In Couch v. Red Roof Inns, Inc., 291 Ga. 359 (2012), plaintiff brought suit against a motel she was staying at after she was attacked by a criminal assailant and suffered injuries. The defendant motel gave notice under O.C.G.A. §51-12-33 of apportioning non-party fault to the criminal assailant. The Northern District of Georgia certified a question to the Georgia Supreme Court questioning the applicability of apportioning fault to the criminal assailant for intentional acts under O.C.G.A. §51-12-33. The Court held that fault could be apportioned to the nonparty criminal assailant for the intentional acts. In Walker v.

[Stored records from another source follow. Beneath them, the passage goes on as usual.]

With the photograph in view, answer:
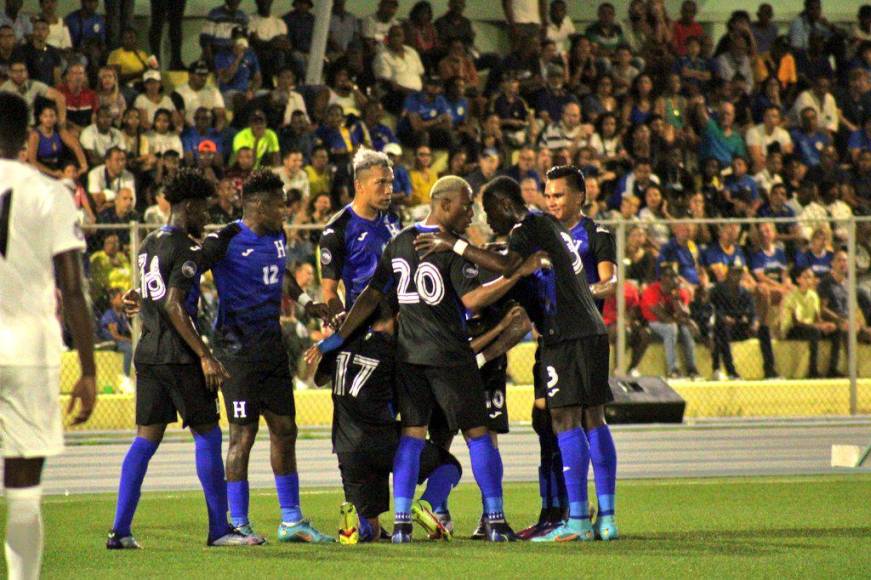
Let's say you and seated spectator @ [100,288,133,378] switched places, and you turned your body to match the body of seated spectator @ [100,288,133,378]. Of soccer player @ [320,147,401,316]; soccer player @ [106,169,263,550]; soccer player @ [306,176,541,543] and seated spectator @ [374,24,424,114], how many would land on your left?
1

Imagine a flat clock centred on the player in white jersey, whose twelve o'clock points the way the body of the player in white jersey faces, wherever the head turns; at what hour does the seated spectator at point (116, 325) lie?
The seated spectator is roughly at 12 o'clock from the player in white jersey.

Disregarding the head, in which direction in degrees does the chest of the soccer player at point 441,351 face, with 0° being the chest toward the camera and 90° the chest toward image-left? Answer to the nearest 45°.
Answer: approximately 225°

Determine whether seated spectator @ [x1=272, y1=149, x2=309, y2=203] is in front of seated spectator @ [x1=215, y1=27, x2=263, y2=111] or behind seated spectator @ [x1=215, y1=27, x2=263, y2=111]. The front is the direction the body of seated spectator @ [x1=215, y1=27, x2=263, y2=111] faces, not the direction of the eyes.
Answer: in front

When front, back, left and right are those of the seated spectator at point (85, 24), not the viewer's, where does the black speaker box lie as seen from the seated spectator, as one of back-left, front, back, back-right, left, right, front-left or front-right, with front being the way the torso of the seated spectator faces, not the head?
front-left
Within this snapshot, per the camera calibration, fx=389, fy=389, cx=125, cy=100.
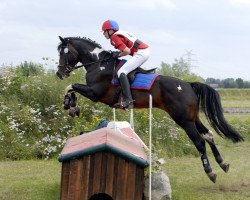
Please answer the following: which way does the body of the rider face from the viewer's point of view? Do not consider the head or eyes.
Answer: to the viewer's left

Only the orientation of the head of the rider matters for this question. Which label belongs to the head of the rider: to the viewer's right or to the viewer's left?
to the viewer's left

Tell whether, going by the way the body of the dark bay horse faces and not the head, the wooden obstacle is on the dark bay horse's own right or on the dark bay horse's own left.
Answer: on the dark bay horse's own left

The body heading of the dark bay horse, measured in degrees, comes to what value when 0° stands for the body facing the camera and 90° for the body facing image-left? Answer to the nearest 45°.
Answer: approximately 90°
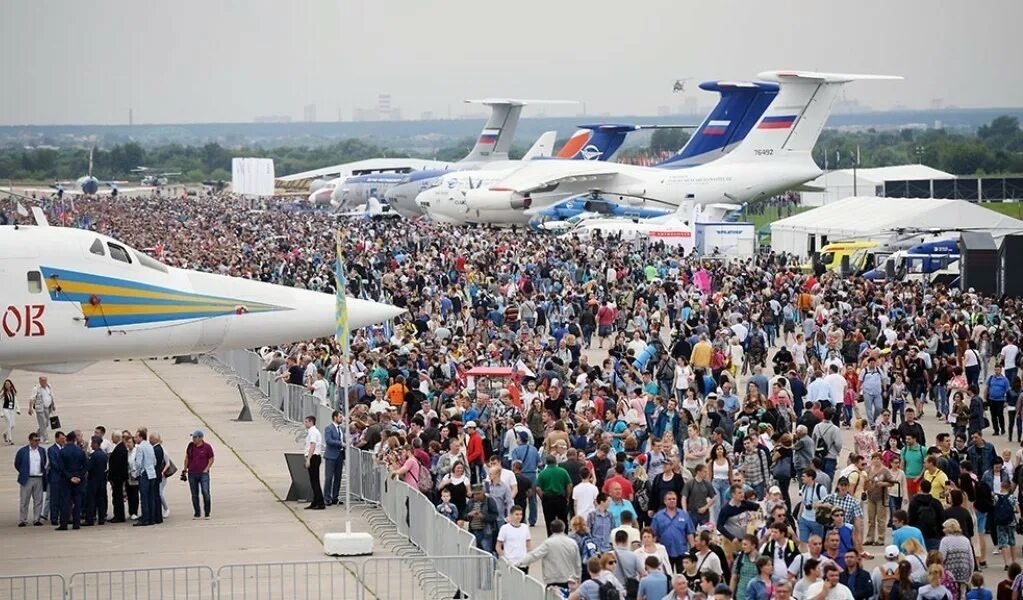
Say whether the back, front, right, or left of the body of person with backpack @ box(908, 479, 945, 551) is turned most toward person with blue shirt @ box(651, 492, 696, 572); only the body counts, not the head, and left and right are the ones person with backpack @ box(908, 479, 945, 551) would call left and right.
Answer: left

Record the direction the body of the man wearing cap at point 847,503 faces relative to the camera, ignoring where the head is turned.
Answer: toward the camera

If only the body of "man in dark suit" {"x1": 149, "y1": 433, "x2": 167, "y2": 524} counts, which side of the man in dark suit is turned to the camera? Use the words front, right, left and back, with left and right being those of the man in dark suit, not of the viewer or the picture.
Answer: left

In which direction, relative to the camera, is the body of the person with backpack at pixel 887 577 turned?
away from the camera

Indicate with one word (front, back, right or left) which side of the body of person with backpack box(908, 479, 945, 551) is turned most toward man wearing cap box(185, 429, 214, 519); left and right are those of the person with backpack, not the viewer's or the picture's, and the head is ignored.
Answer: left

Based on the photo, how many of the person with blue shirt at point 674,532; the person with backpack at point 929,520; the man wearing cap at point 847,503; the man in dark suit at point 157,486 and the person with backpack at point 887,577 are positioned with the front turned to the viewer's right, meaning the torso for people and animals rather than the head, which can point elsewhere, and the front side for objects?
0

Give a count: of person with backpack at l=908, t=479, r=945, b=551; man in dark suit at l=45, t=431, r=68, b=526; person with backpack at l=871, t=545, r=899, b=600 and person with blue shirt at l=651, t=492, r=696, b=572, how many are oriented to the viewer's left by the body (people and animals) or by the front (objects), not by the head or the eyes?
0

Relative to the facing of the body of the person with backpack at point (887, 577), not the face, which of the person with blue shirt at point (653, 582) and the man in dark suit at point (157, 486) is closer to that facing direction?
the man in dark suit

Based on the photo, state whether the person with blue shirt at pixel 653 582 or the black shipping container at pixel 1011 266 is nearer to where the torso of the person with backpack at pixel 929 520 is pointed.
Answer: the black shipping container

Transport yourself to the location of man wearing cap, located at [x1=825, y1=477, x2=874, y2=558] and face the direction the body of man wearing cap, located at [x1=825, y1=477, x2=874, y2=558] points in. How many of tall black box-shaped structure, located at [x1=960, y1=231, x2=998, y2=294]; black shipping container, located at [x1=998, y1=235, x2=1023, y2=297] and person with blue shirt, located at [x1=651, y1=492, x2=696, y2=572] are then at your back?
2

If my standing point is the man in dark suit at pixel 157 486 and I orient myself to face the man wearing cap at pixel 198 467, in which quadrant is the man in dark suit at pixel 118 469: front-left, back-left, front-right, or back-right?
back-left

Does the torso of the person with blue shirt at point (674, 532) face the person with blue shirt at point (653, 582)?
yes

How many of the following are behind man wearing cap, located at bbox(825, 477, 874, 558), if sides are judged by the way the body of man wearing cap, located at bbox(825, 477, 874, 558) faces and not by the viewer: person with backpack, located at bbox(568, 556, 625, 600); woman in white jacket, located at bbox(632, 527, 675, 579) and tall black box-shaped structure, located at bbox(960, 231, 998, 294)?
1

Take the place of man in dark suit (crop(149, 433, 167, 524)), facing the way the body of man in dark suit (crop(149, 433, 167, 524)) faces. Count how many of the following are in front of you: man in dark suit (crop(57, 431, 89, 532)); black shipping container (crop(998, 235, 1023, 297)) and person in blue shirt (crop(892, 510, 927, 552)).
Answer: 1

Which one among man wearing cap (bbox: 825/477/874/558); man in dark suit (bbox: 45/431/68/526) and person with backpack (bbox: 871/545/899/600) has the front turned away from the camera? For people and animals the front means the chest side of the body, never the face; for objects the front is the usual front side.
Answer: the person with backpack

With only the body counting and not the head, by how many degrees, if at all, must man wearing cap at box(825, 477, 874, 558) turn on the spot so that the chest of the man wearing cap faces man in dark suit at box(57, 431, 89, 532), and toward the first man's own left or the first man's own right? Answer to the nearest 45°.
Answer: approximately 90° to the first man's own right
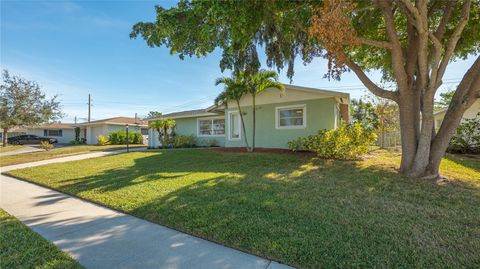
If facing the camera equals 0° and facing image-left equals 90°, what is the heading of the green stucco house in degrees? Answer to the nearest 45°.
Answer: approximately 45°

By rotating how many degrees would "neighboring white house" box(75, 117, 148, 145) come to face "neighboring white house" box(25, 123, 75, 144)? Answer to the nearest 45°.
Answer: approximately 90° to its right

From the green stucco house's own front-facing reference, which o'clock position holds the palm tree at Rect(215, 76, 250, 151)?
The palm tree is roughly at 1 o'clock from the green stucco house.

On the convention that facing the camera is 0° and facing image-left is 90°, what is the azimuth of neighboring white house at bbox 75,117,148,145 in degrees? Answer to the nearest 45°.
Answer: approximately 45°

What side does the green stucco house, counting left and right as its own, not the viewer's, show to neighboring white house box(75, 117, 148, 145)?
right

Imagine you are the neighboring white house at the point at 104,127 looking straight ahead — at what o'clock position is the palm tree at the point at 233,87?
The palm tree is roughly at 10 o'clock from the neighboring white house.

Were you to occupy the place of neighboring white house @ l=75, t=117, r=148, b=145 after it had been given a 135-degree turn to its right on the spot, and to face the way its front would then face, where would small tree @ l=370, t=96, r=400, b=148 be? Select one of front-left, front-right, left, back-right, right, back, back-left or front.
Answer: back-right

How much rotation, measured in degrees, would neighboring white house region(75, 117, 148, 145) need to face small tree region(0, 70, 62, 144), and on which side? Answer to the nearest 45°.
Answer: approximately 45° to its right

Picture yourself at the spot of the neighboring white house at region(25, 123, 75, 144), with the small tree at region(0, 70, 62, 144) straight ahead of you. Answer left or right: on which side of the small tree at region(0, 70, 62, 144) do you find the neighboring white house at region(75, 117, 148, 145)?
left

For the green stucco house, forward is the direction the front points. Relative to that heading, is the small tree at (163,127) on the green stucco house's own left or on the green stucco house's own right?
on the green stucco house's own right

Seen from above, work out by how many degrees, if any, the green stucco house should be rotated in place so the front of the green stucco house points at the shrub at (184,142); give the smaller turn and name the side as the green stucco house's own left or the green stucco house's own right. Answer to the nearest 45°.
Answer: approximately 90° to the green stucco house's own right

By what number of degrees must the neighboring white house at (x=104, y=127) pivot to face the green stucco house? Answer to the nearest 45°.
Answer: approximately 45° to its left

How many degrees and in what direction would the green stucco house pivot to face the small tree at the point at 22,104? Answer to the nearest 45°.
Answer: approximately 90° to its right
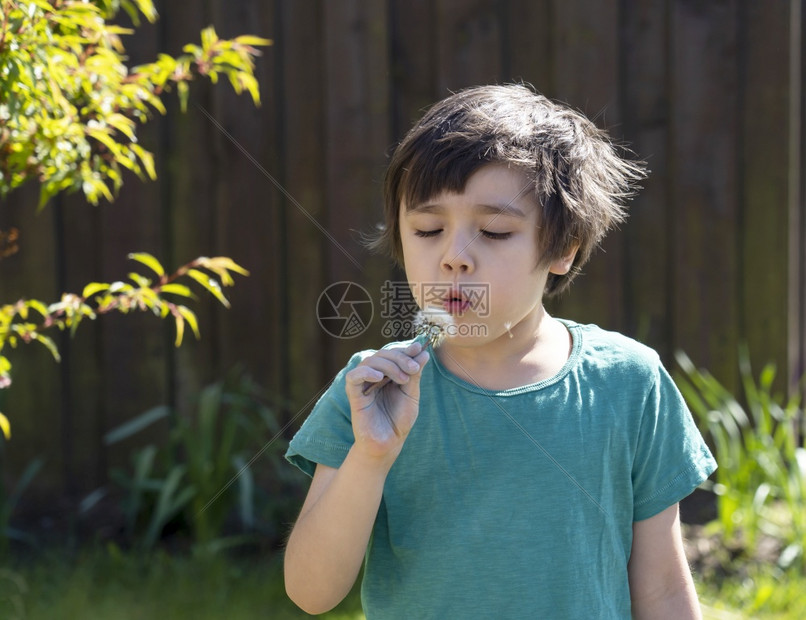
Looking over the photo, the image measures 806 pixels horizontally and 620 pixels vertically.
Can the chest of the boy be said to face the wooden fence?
no

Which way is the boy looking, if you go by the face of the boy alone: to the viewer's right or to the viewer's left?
to the viewer's left

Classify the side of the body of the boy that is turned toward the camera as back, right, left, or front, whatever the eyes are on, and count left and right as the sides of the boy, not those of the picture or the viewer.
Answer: front
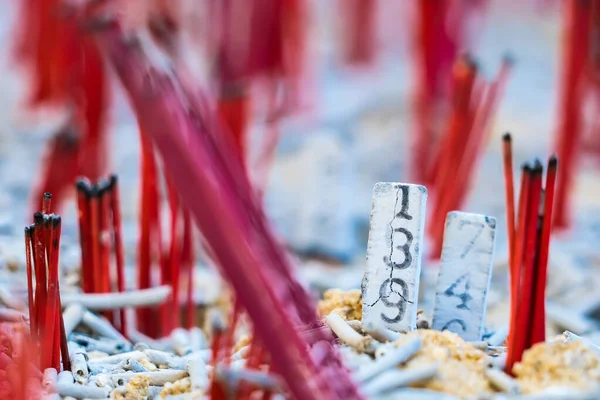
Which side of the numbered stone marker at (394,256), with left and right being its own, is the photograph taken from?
front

Tensor Machinery, Ltd., 298 Ga. 297 (2015), the Georgia Supreme Court held that a jury may assess a percentage of fault under O.C.G.A. §51-12-33(c) to a nonparty employer even though it has immunity under the Workers’ Compensation Act. And, in Barnett v. Farmer, 308 Ga. App. 358 (2011), the Georgia Court of Appeals held that trier of fact could apportion damages under O.C.G.A. §51-12-33(c) to the spouse of the plaintiff who was driver of vehicle, notwithstanding Georgia’s interspousal immunity doctrine. The Georgia Supreme Court has also rejected policy arguments by plaintiffs that because their damages are indivisible, they cannot be apportioned. In Couch v. Red Roof Inns, Inc., 291 Ga. 359 (2012), the Georgia Supreme Court stated that such arguments are unfounded. “While the injury may be singular, the damages flowing from that injury may be apportioned by statute among the tortfeasors responsible for causing it.” Couch, 291 Ga. at 366.
However, as the Georgia Courts continue to expand the universe of nonparty tortfeasors to whom liability can be apportioned, we can expect that plaintiffs may begin filing suit against more defendants in an attempt to have all possible tortfeasors in one lawsuit, potentially making cases more complex and, as a result, more expensive to defend.